Old Russian literature consists of several sparse masterpieces written in Old Russian Language (not to mix with Old Church Slavonic). Anonymous "The Word of Igor's Campaign" (Слово о Полку Игореве, Slovo o Polku Igoreve) is one of these.

Westernization of Russia (particularly associated with the name of Tsar Peter the Great coincided with reform of the Russian alphabet and increased tolerance of the idea of employing the popular language for general literary purposes. Writers like Dmitri Kantemir and Mikhail Lomonosov in the earlier 18th century paved the way for poets like Derzhavin, playwrights like Sumarokov and prose writers like Karamzin and Radishchev.

Romanticism permitted a flowering of especially poetic talent: the names of Zhukovsky and Pushkin came to the fore, followed by Mikhail Lermontov.

Nineteenth-century developments included Ivan Krylov the fabulist; non-fiction writers such as Belinsky and Aleksandr Herzen; and a group of widely-recognised novelists such as Nikolai Gogol, Lev Tolstoy, Fyodor Dostoevsky, Leskov, Ivan Turgenev, Saltykov-Shchedrin and Goncharov.

Other genres came to the fore with the approach of the 20th century. Anton Chekhov excelled in writing short stories and drama, and Anna Akhmatova represented innovative lyricists.

The beginning of the 20th century is known as a Silver Age of the Russian poetry. Anna Akhmatova, Innokenty Annensky, Alexander Blok, Marina Cvetaeva, Sergei Esenin ,Lev Gumilev, Daniil Kharms, Velimir Khlebnikov ,Osip Mandelstam, Vladimir Mayakovsky, Boris Pasternak are among the most famous authors of that period.

Sovietization of Russia affected literature after 1917. Maxim Gorky, Nobel Prize winner Mikhail Sholokhov, Valentin Kataev, Alexei Tolstoi, Vladimir Mayakovsky came to prominence.
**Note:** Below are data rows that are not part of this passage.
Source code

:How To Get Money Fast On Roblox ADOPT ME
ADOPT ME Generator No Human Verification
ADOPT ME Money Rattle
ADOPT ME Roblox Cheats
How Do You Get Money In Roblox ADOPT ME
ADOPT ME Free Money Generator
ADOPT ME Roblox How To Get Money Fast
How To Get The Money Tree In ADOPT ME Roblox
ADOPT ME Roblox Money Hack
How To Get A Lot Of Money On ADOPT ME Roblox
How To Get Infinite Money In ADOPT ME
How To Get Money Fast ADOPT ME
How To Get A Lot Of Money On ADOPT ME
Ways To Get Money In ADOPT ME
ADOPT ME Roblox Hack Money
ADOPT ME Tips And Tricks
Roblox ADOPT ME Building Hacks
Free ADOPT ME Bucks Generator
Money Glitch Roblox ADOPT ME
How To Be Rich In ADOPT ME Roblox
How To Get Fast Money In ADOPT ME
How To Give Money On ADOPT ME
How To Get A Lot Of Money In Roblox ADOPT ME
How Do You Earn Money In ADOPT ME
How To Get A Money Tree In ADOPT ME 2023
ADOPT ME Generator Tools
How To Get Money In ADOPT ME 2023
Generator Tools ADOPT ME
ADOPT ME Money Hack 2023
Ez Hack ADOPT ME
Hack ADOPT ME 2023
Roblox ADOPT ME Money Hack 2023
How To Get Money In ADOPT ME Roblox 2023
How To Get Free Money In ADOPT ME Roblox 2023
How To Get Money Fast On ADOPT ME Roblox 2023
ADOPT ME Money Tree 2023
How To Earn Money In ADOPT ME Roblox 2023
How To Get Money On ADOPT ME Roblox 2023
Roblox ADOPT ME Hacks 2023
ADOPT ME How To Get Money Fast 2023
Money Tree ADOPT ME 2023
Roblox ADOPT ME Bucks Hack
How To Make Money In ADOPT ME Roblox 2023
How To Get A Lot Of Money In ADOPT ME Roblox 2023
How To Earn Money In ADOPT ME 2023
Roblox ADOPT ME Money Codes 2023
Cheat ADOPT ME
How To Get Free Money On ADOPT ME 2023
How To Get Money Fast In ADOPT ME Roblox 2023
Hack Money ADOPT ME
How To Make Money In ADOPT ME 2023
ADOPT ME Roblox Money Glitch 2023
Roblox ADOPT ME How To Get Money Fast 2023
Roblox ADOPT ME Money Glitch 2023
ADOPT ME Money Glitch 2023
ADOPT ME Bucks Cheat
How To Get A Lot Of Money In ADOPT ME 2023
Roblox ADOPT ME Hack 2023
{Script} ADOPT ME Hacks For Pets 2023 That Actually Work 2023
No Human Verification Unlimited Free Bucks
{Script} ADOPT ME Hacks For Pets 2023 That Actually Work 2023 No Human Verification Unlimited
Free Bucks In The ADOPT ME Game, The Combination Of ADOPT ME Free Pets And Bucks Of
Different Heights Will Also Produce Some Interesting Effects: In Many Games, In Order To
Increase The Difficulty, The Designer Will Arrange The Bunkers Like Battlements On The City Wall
Whilst Socialist realism gained official support in the Soviet Union, some of the writers were secretly continuing the classical tradition of Russian literature: Mikhail Bulgakov, Boris Pasternak, Andrei Platonov, Osip Mandelstam, Isaak Babel, Vasily Grossman, writing "under the table", with the only hope of being published after their deaths.

Meanwhile, émigré writers such as Nobel Prize winner Ivan Alekseyevich Bunin, Alexandr Kuprin, Andrey Bely, Valeri Bryusov, Marina Tsvetaeva and Vladimir Nabokov continued to flourish in exile.

In post- Stalin Russia the Socialist realism was still the only permitted style; writers like Nobel Prize winner Alexandr Solzhenitsyn, who built his oeuvre on the legacy of the gulags, continued the tradition of clandestine literature.

In the post-Communist Russia most of these works were published and became a part of mainstream culture.

In the end of the 20th century Russias literature is having hard times, with maybe only two writers raising above the mass of pulp fiction. These are Victor Pelevin and Alexandr Sorokin.